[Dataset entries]
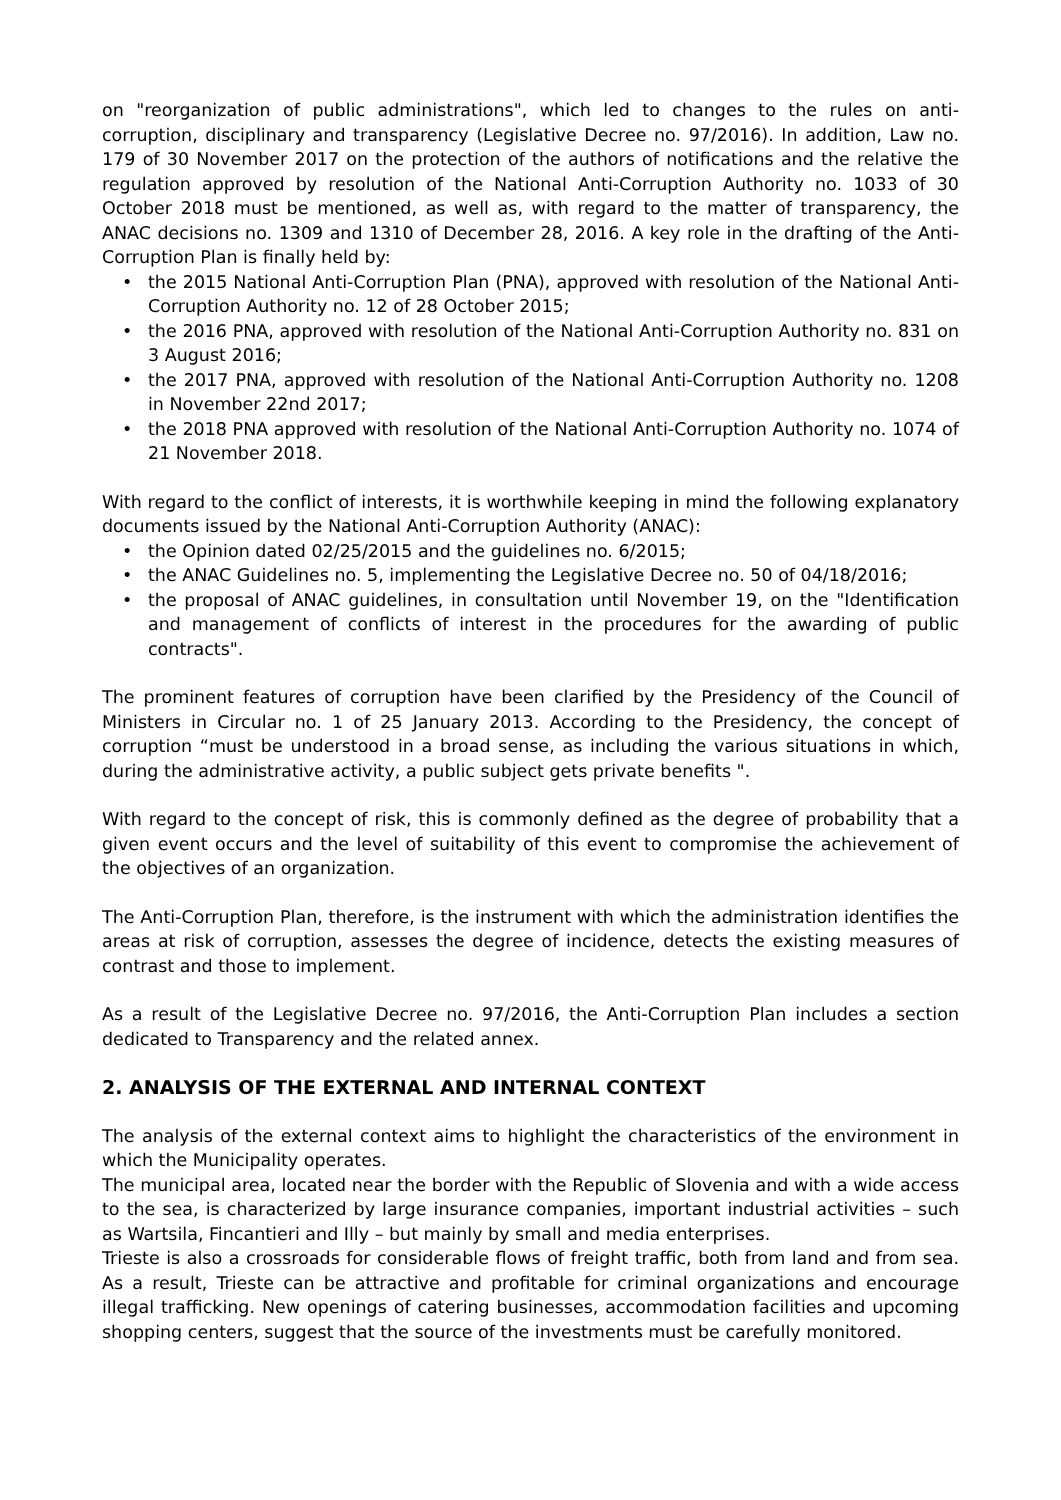on "reorganization of public administrations", which led to changes to the rules on anti-corruption, disciplinary and transparency (Legislative Decree no. 97/2016). In addition, Law no. 179 of 30 November 2017 on the protection of the authors of notifications and the relative the regulation approved by resolution of the National Anti-Corruption Authority no. 1033 of 30 October 2018 must be mentioned, as well as, with regard to the matter of transparency, the ANAC decisions no. 1309 and 1310 of December 28, 2016. A key role in the drafting of the Anti-Corruption Plan is finally held by:
• the 2015 National Anti-Corruption Plan (PNA), approved with resolution of the National Anti-Corruption Authority no. 12 of 28 October 2015;
• the 2016 PNA, approved with resolution of the National Anti-Corruption Authority no. 831 on 3 August 2016;
• the 2017 PNA, approved with resolution of the National Anti-Corruption Authority no. 1208 in November 22nd 2017;
• the 2018 PNA approved with resolution of the National Anti-Corruption Authority no. 1074 of 21 November 2018.
With regard to the conflict of interests, it is worthwhile keeping in mind the following explanatory documents issued by the National Anti-Corruption Authority (ANAC):
• the Opinion dated 02/25/2015 and the guidelines no. 6/2015;
• the ANAC Guidelines no. 5, implementing the Legislative Decree no. 50 of 04/18/2016;
• the proposal of ANAC guidelines, in consultation until November 19, on the "Identification and management of conflicts of interest in the procedures for the awarding of public contracts".
The prominent features of corruption have been clarified by the Presidency of the Council of Ministers in Circular no. 1 of 25 January 2013. According to the Presidency, the concept of corruption “must be understood in a broad sense, as including the various situations in which, during the administrative activity, a public subject gets private benefits ".
With regard to the concept of risk, this is commonly defined as the degree of probability that a given event occurs and the level of suitability of this event to compromise the achievement of the objectives of an organization.
The Anti-Corruption Plan, therefore, is the instrument with which the administration identifies the areas at risk of corruption, assesses the degree of incidence, detects the existing measures of contrast and those to implement.
As a result of the Legislative Decree no. 97/2016, the Anti-Corruption Plan includes a section dedicated to Transparency and the related annex.
2. ANALYSIS OF THE EXTERNAL AND INTERNAL CONTEXT
The analysis of the external context aims to highlight the characteristics of the environment in which the Municipality operates.
The municipal area, located near the border with the Republic of Slovenia and with a wide access to the sea, is characterized by large insurance companies, important industrial activities – such as Wartsila, Fincantieri and Illy – but mainly by small and media enterprises.
Trieste is also a crossroads for considerable flows of freight traffic, both from land and from sea. As a result, Trieste can be attractive and profitable for criminal organizations and encourage illegal trafficking. New openings of catering businesses, accommodation facilities and upcoming shopping centers, suggest that the source of the investments must be carefully monitored.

» **Work to be completed**: Transcribe the records above from the line holding "2. ANALYSIS OF" down to the line holding "The analysis of", inclusive, without adding anything.

» **Response to this exercise**:
2. ANALYSIS OF THE EXTERNAL AND INTERNAL CONTEXT
The analysis of the external context aims to highlight the characteristics of the environment in which the Municipality operates.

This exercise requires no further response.